Massachusetts Daily Collegian

A free and responsible press serving the UMass community since 1890

A free and responsible press serving the UMass community since 1890

Massachusetts Daily Collegian

A free and responsible press serving the UMass community since 1890

Massachusetts Daily Collegian

The high price of classism

The idea that the University of Massachusetts Amherst is an inferior institution is not a new one; our “zoomass” and “safety school” reputation has been prevalent since my father was here in the ‘70s. Often the argument against our school is based on the idea that only students who are not intelligent enough to be accepted to other schools would ever consider coming here.

The now infamous Boston Globe article that ran in September featured a student who opted out of UMass, despite the discount price, because she was smart enough, the article implied. Many others have critiqued this article, pointing out the abundance of redeeming features available to us at this lovely school, but it seems that no one is talking about the classism hidden in this type of thinking about public education.

Saying that only students who don’t get in anywhere better come to UMass erases students who cannot afford to go anywhere better.

 The price of UMass is probably it’s best selling point comparatively, but even for in-state students it is still a large sum of money to pay for higher education. Our reputation frames us as not smart enough and not sober enough to make it anywhere else, as if elite private institutions are free from belligerent morons who are only there because their guardians can afford it.

There is nothing wrong with having your parents pay for your education, and there are many students at private institutions that through scholarships, loans and their own salaries are managing to pay their own way. But to say that students who can get in to more elite schools always go there instead of UMass is ignoring that college, even with scholarships and loans, is outrageously expensive and for many young people and their families, a financial impossibility. The ability to go to college at all is an advantage; having the choice to avoid public education in Massachusetts is a privilege.

The message hidden behind the claim that UMass is not a place full of intellectual rigor and incredible opportunity is classist at heart. By making those who cannot afford any other school invisible, we equate them with those who cannot meet the intellectual standards of a “better” school. When someone says that UMass is not good enough it will always be followed with UMass does not have enough money, we’re stupid, we’re drunks, and we’re poor.  This representation is elitist and irresponsible and ultimately lazy.

# [Your objective]
Answer these questions using the column on classism above:
(a) According to the author, since when has the "safety school" reputation been prevalent?
(b) In what month did the Boston Globe article run?
(c) Which three words does the final sentence use to describe the representation of UMass?

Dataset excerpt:

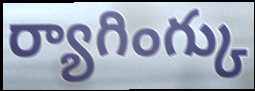
ర్యాగింగ్కు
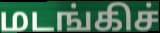
மடங்கிச்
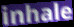
inhale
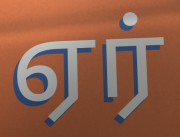
ஏர்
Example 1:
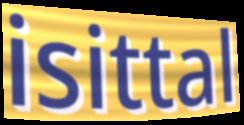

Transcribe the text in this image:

isittal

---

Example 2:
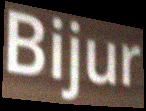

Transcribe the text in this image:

Bijur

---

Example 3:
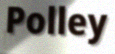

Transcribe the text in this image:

Polley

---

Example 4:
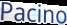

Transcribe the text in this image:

Pacino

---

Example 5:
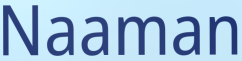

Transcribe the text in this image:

Naaman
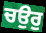
ਚਉਰੁ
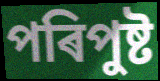
পৰিপুষ্ট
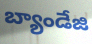
బ్యాండేజి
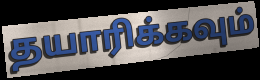
தயாரிக்கவும்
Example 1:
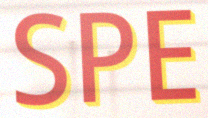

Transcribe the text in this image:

SPE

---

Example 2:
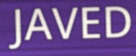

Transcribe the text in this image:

JAVED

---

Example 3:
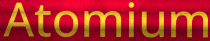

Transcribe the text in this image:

Atomium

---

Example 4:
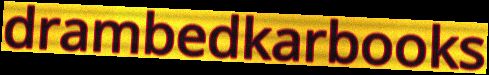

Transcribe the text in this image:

drambedkarbooks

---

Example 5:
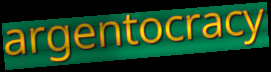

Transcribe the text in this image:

argentocracy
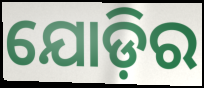
ଯୋଡ଼ିର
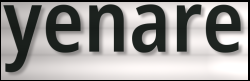
yenare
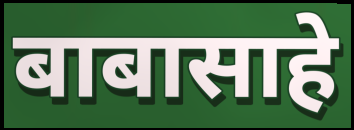
बाबासाहे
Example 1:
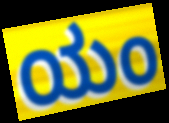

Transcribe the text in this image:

ಯಂ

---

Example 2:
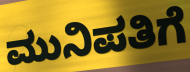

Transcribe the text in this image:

ಮುನಿಪತಿಗೆ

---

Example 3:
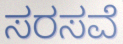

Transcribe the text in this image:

ಸರಸವೆ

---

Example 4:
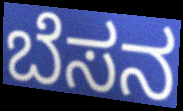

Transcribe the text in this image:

ಬೆಸನ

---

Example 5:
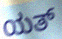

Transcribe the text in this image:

ಯತ್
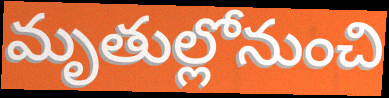
మృతుల్లోనుంచి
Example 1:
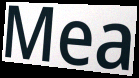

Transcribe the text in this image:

Mea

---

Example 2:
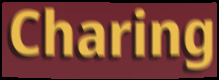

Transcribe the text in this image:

Charing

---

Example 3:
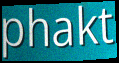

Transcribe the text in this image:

phakt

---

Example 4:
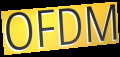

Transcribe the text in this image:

OFDM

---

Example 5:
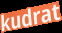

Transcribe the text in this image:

kudrat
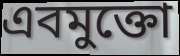
এবমুক্তো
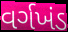
વર્ગખંડ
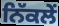
ਨਿੱਕਲੇਂ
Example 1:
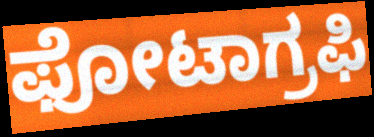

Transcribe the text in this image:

ಫೋಟಾಗ್ರಫಿ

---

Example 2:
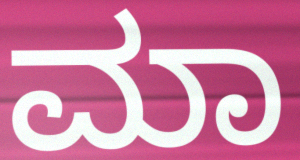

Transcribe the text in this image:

ಮಾ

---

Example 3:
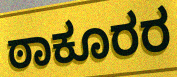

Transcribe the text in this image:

ಠಾಕೂರರ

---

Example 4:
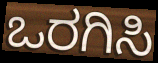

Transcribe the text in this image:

ಒರಗಿಸಿ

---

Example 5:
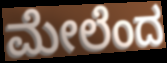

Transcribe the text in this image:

ಮೇಲೆಂದ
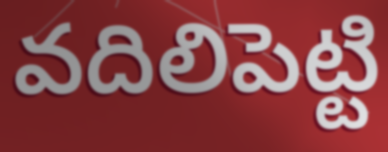
వదిలిపెట్టి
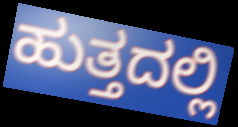
ಹುತ್ತದಲ್ಲಿ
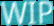
WIP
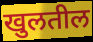
खुलतील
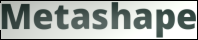
Metashape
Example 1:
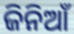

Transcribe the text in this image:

ଜିନିଆଁ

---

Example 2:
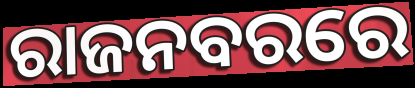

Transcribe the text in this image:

ରାଜନବରରେ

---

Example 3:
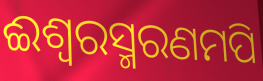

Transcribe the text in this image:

ଈଶ୍ଵରସ୍ମରଣମପି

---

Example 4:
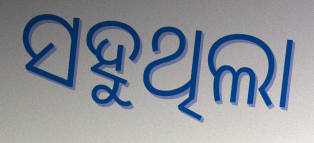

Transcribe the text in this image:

ସହୁଥିଲା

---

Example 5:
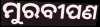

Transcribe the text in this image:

ମୁରବୀପଣ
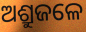
ଅଶ୍ରୁଜଳେ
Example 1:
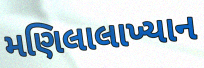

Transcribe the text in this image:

મણિલાલાખ્યાન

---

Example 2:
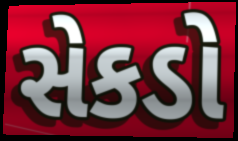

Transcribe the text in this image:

સેકડો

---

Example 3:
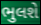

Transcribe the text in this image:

ભુલશે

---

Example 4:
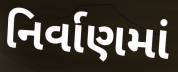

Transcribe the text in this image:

નિર્વાણમાં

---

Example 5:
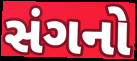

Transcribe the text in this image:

સંગનો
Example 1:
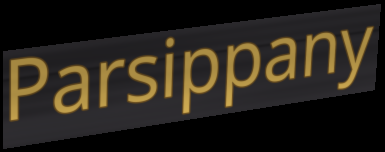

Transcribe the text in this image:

Parsippany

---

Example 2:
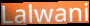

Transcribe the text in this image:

Lalwani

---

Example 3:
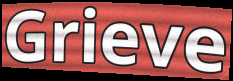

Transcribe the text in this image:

Grieve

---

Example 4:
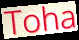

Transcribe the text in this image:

Toha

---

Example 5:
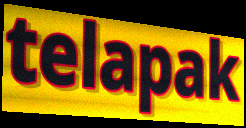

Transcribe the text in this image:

telapak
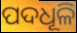
ପଦଧୂଳି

# [Full response]
(a) Since the author's father was at the school in the '70s.
(b) September.
(c) Elitist, irresponsible, and lazy.